## Exercise instructions
Within the material below, transcribe exactly the lines from the one holding "#6e9bc9; stroke-width: 4" through the one holding "middle; stroke-width: 4.5;", keeping both ends and skipping the rest.

## Records to use
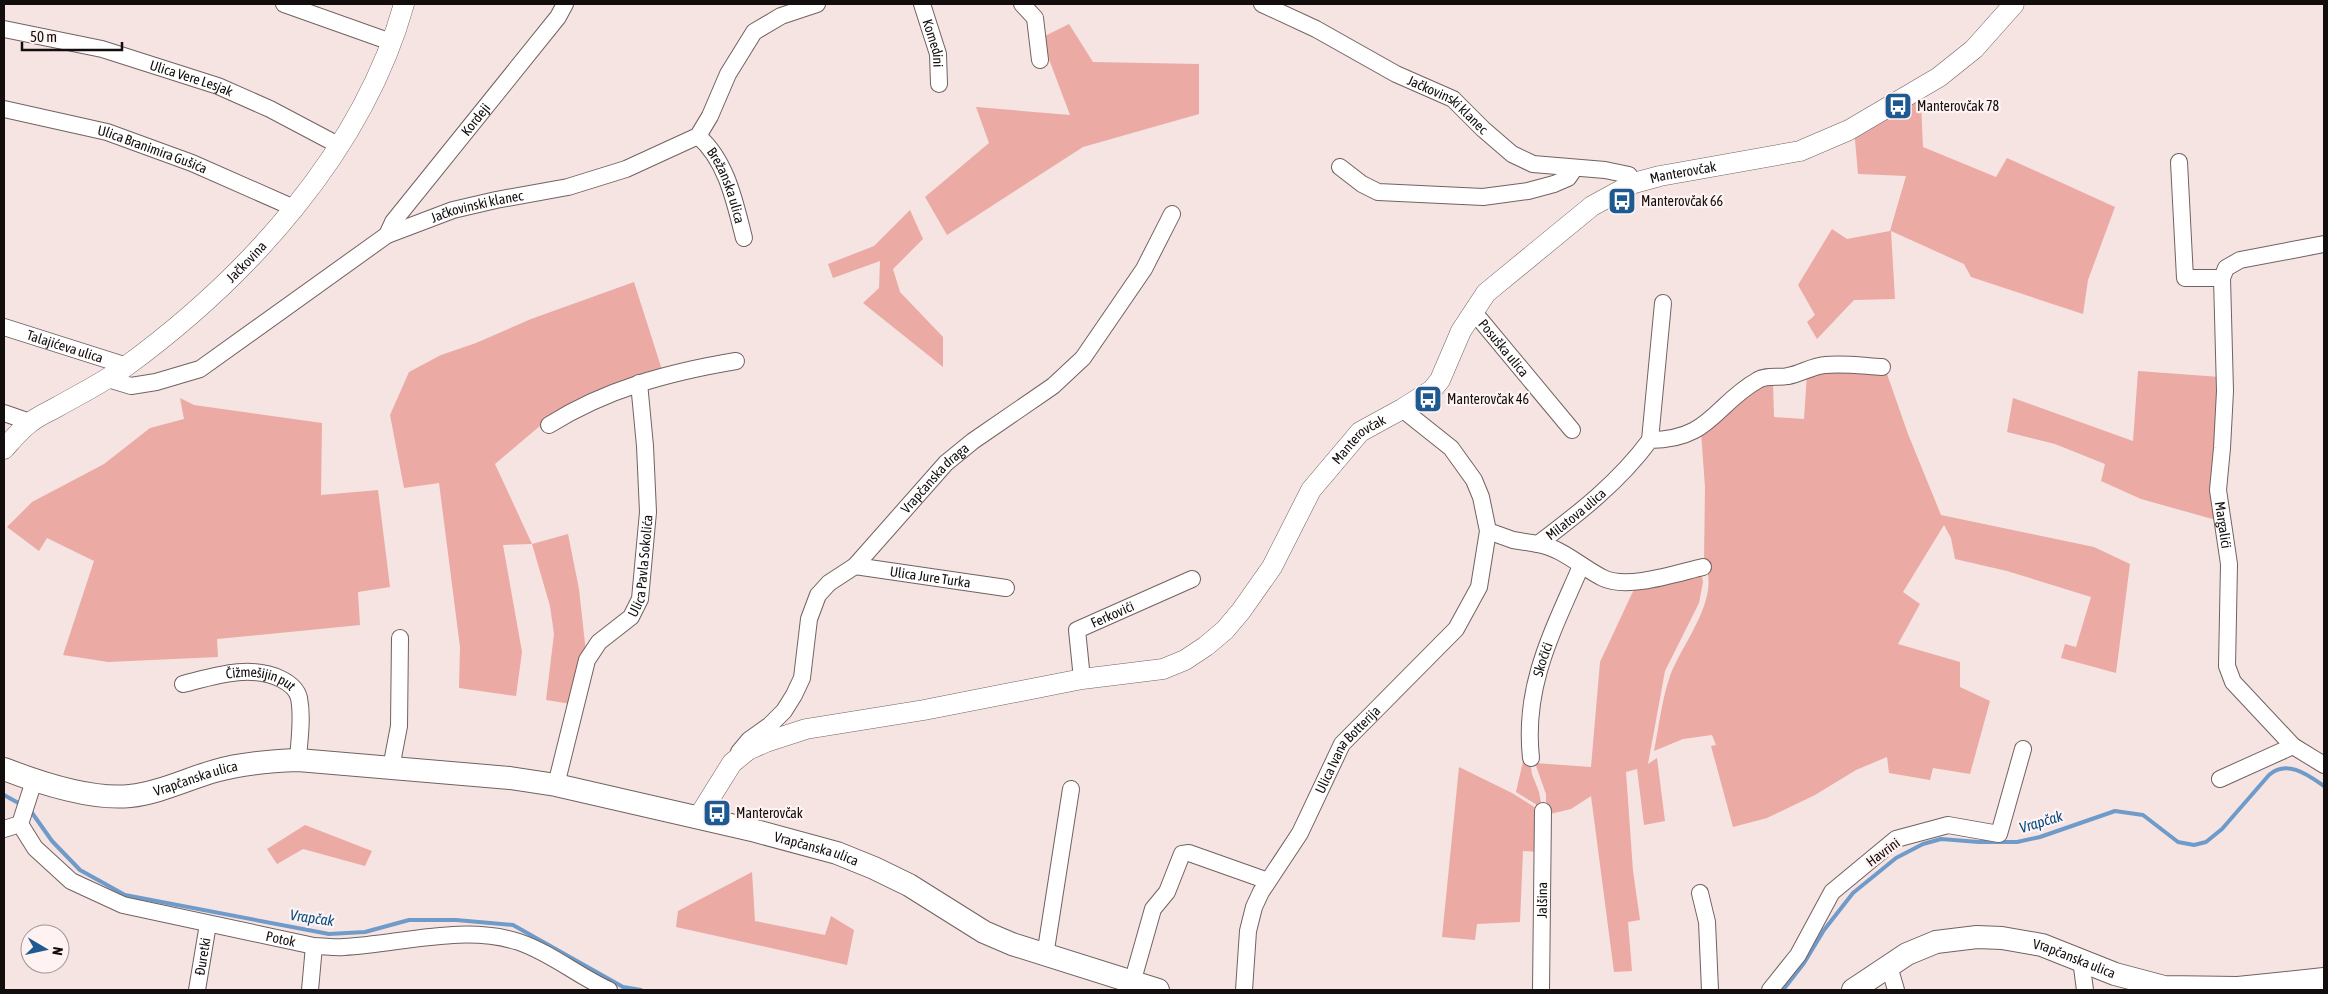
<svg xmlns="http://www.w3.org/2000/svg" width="2328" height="994" font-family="'Asap Condensed',sans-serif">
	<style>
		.green { fill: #ebaaa3 }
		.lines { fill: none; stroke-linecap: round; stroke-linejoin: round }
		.stream { stroke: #6e9bc9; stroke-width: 4 }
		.minor-casing { stroke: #716261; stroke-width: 18 }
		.tertiary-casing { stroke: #716261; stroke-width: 21 }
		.secondary-casing { stroke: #716261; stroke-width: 24 }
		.minor { stroke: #fff; stroke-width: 16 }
		.tertiary { stroke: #fff; stroke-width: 20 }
		.secondary { stroke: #fff; stroke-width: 22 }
		.labels { text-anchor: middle; stroke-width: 4.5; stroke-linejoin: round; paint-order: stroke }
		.street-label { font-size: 14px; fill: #130e0d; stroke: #fef3f2 }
		.poi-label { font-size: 14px; fill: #130e0d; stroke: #fef3f2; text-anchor: start }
		.water-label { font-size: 15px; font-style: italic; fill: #004c85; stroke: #fef3f2 }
	</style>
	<rect width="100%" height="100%" fill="#f6e4e2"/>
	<g class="green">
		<path d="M1069 24 1093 62 1199 64V114L1083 147 947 235 925 197 989 143 976 107 1070 115 1041 38Z"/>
		<path d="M1920 83 1923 147 1996 177 2007 158 2115 207 2088 280 2083 314 1971 277 1964 264 1891 231 1895 299 1854 300 1817 339 1807 322 1815 315 1798 285 1832 229 1847 239 1890 231 1906 176 1858 174 1855 140 1850 125Z"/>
		<path d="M910 210 923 239 893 269 900 292 943 337V367L863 303 879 288 880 261 833 278 828 264 874 246Z"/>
		<path d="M634 282 662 370 547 420 495 464 532 544 568 534 579 589 586 653 571 704 546 700 554 634 550 606 532 544 503 545 522 652 516 696 459 688 460 647 439 483 404 488 390 415 409 372 441 355 476 343 531 319Z"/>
		<path d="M1822 368 1886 371 1908 434 1941 515 2094 547 2130 564 2116 673 2061 658 2065 644 2076 647 2091 597 2007 571 1955 559 1951 538 1944 525 1903 592 1920 604 1898 644 1960 662V687L1990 701 1970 774 1933 768 1930 780 1889 773 1887 757 1856 770 1815 795 1767 818 1733 827 1711 746 1716 745 1712 735 1683 739 1654 751C1659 726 1662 699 1670 676 1682 643 1722 598 1704 562L1705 487 1701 432 1746 393 1773 382 1774 417 1804 419 1807 374Z"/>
		<path d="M2138 371 2220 377 2216 520 2141 499 2101 481 2105 464 2055 444 2007 432 2013 398 2133 441Z"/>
		<path d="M180 398 194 405 322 423 321 495 378 490 390 587 358 592 360 625 217 639 218 657 108 662 63 655 94 561 47 538 39 551 7 527 32 502 104 464 150 428 184 419Z"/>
		<path d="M1701 571 1703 582 1699 603 1665 671 1648 764 1657 758 1665 821 1644 825 1637 769 1626 772 1633 871 1640 920 1628 922 1632 971 1614 972 1591 796 1571 809 1546 815V794L1535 763 1591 767 1600 662 1636 585Z"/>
		<path d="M1527 744 1532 774 1539 792 1542 808 1516 792Z"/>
		<path d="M1459 767 1512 793 1542 812 1540 852 1523 851 1520 922 1477 924 1475 940 1442 937Z"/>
		<path d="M305 825 372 851 365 866 303 849 277 864 267 849Z"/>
		<path d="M752 872 755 921 825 935 831 916 854 930 847 965 676 927 678 911Z"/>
	</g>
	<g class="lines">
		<g class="stream">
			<path d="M4 795 22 805"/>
			<path d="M30 810 52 841 80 870 125 895 329 934 365 932 409 920H456L513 925 623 987 641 990"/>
			<path d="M1783 990 1804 963 1824 930 1853 893 1896 858 1923 844 1941 839 1979 842H2017L2040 837 2115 811 2143 815 2178 842 2194 845 2206 842 2222 829 2269 775C2287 759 2308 775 2324 786"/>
		</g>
		<defs>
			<g id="minor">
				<path d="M284 4 391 42"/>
				<path id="s1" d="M922 4 938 54 939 84"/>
				<path d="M1022 4 1035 18 1040 60"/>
				<path id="s2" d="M1262 4 1316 29 1396 74 1453 99 1483 129 1512 154 1533 164 1605 170 1629 175 1634 183"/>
				<path id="s3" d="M4 29 102 49 218 86 270 109 340 146"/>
				<path id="s4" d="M4 109 107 132 192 163 294 208"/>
				<path id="s5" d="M698 136C727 161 735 203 744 238"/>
				<path d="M2179 162 2185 278H2222"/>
				<path d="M1340 167 1362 184 1378 192 1483 197 1528 191 1554 184 1568 178 1575 168"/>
				<path id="s6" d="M387 235 393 222 558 17 565 4"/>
				<path id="s7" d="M2324 244 2240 260 2226 268 2222 278 2225 391 2222 448 2218 490 2229 564 2227 666 2233 682 2293 746 2324 765"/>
				<path id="s8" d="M1473 311 1572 430"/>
				<path id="s9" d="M4 327 127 366"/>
				<path id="s10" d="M108 379 131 386 156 382 200 369 387 235 453 210 496 200 568 187 626 169 698 136 710 116 728 74 754 32 781 16 817 4"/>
				<path d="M4 413 30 422"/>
				<path d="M549 425C606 389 670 372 736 361"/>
				<path d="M1650 440 1663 303"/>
				<path id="s11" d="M1488 531 1513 540 1538 544C1579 513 1619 482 1650 440 1710 440 1714 405 1758 380 1766 375 1778 378 1788 376 1800 374 1812 366 1825 365 1843 363 1864 366 1882 367"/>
				<path d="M1538 544C1562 548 1581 567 1603 578 1628 590 1677 573 1703 567"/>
				<path id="s12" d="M855 566 1006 588"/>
				<path id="s13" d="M1082 679 1077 630 1192 579"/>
				<path id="s14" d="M183 684C215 676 250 664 281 679 289 683 297 689 299 698 303 718 299 741 298 760"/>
				<path id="s15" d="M739 752 749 740 770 725 784 711 794 695 802 678 809 619 818 595 829 583 855 566 946 463 973 441 1053 386 1083 358 1144 269 1172 214"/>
				<path id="s16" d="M1531 758C1523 685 1553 631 1581 566"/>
				<path d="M391 768 399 726 400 638"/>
				<path d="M2220 779 2293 746"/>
				<path id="s17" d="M34 781 20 824 35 848 71 881 123 905 314 946C324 946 335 948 344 947 400 944 464 924 519 942 551 953 578 976 609 990"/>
				<path id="s18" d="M556 785 587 660 599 642 631 617 640 599 648 512 645 446 639 383"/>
				<path d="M4 829 20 824"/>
				<path d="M1700 893 1707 922 1710 990"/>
				<path d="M1045 956 1071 789"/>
				<path d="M2081 960 2085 990"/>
				<path d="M1889 966 1896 990"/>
				<path d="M1132 983 1153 909 1167 892 1182 854 1189 853 1268 881"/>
				<path id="s19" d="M197 990 208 924"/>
				<path d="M310 990 314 946"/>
				<path id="s20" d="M1244 990 1248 931 1254 907 1261 892 1300 833 1342 744 1456 629 1479 587 1488 531 1481 497 1474 480 1451 448 1402 409"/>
				<path id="s21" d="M1541 990 1543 811"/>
				<path d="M1770 990 1798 955 1832 892 1896 839 1948 825 1999 834 2023 749"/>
			</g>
			<g id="tertiary">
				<path id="s22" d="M4 449C12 440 21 429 31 422 38 416 48 412 57 407 80 394 104 382 125 367 247 278 363 151 404 4"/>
				<path id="s23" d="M699 816 732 763 748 750 766 742 806 729 924 710 1082 679 1163 669 1185 660 1206 646 1225 630 1241 611 1272 567 1311 490 1360 432 1402 409 1432 390 1440 380 1461 331 1486 293 1592 206 1634 183 1660 176 1800 151 1849 130 1939 77 1974 49 2014 4"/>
			</g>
			<g id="secondary">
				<path id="s24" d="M4 769C40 783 91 800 130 796 159 793 187 779 215 771 242 763 270 761 298 760L510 778 556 785 752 830 837 853 874 868 909 885 984 932 1012 944 1158 990"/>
				<path id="s25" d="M1853 990 1907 954 1936 942 1977 937 2002 938 2042 945 2115 974 2164 987 2238 988 2324 979"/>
			</g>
		</defs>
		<use href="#minor" class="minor-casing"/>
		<use href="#tertiary" class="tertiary-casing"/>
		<use href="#secondary" class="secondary-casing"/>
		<use href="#minor" class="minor"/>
		<use href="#tertiary" class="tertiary"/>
		<use href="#secondary" class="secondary"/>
	</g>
	<defs>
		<symbol id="bus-square" viewBox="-11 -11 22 22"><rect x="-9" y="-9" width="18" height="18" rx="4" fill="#1e5a91" stroke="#fef3f2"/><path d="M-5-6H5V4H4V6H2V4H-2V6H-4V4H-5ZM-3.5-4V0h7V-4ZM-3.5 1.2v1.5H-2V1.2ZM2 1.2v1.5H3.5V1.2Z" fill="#fff"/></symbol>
	</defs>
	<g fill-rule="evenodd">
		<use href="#bus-square" x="1882" y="90" width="32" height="32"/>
		<use href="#bus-square" x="1606" y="185" width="32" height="32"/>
		<use href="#bus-square" x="1412" y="383" width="32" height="32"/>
		<use href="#bus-square" x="701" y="797" width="32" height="32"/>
	</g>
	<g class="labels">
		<g class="street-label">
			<text dy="5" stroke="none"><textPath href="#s1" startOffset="41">Komedini</textPath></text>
			<text dy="5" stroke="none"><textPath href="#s3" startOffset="194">Ulica Vere Lesjak</textPath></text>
			<text dy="5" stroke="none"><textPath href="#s2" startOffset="212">Jačkovinski klanec</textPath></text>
			<text dy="5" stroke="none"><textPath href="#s6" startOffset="146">Kordeji</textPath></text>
			<text dy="5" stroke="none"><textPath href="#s4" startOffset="154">Ulica Branimira Gušića</textPath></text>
			<text dy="5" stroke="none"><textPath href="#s23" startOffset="1252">Manterovčak</textPath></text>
			<text dy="5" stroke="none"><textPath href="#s5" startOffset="58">Brežanska ulica</textPath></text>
			<text dy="5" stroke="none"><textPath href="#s10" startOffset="420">Jačkovinski klanec</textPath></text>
			<text dy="5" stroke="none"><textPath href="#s22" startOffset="308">Jačkovina</textPath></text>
			<text dy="5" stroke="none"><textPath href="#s9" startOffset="64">Talajićeva ulica</textPath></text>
			<text dy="5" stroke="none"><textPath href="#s8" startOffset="48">Posuška ulica</textPath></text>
			<text dy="5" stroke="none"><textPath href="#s23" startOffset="816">Manterovčak</textPath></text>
			<text dy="5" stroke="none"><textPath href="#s15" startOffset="350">Vrapčanska draga</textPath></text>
			<text dy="5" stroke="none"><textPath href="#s11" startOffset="100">Milatova ulica</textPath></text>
			<text dy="5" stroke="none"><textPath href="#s7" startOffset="360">Margalići</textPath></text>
			<text dy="5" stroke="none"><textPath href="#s18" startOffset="244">Ulica Pavla Sokolića</textPath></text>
			<text dy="5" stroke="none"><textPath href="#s12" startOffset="76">Ulica Jure Turka</textPath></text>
			<text dy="5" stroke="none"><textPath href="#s13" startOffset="88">Ferkovići</textPath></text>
			<text dy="5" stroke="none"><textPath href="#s16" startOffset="100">Skočići</textPath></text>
			<text dy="5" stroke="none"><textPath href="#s14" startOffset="80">Čižmešijin put</textPath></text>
			<text dy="5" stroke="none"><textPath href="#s20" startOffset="268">Ulica Ivana Botterija</textPath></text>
			<text dy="5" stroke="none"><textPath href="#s24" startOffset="198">Vrapčanska ulica</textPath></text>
			<text dy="5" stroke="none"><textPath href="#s24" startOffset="830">Vrapčanska ulica</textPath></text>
			<text transform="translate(1883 852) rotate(-36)" y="5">Havrini</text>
			<text dy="5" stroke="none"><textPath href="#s21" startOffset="90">Jalšina</textPath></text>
			<text dy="5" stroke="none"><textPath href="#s17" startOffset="341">Potok</textPath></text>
			<text dy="5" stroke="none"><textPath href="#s19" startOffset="34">Đuretki</textPath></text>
			<text dy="5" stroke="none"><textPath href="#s25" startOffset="238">Vrapčanska ulica</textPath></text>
		</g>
		<g class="poi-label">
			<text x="1917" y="111">Manterovčak 78</text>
			<text x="1641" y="206">Manterovčak 66</text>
			<text x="1447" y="404">Manterovčak 46</text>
			<text x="736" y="818">Manterovčak</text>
		</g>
		<g class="water-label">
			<text transform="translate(2041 822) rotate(-17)" y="5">Vrapčak</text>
			<text transform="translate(312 918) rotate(8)" y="5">Vrapčak</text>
		</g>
	</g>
	<rect width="2328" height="994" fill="none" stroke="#130e0d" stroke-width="10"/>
	<g transform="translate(45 949) rotate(99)"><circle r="24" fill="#fef3f2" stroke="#a09796"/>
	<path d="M0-4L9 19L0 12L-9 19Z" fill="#1e5a91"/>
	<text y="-8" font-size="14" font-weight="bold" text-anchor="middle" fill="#130e0d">N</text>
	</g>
	<path d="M22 42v8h100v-8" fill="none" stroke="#130e0d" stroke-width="2.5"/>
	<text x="30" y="42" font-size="15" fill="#130e0d" stroke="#fef3f2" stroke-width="4" paint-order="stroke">50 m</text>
</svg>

## Reply
		.stream { stroke: #6e9bc9; stroke-width: 4 }
		.minor-casing { stroke: #716261; stroke-width: 18 }
		.tertiary-casing { stroke: #716261; stroke-width: 21 }
		.secondary-casing { stroke: #716261; stroke-width: 24 }
		.minor { stroke: #fff; stroke-width: 16 }
		.tertiary { stroke: #fff; stroke-width: 20 }
		.secondary { stroke: #fff; stroke-width: 22 }
		.labels { text-anchor: middle; stroke-width: 4.5; stroke-linejoin: round; paint-order: stroke }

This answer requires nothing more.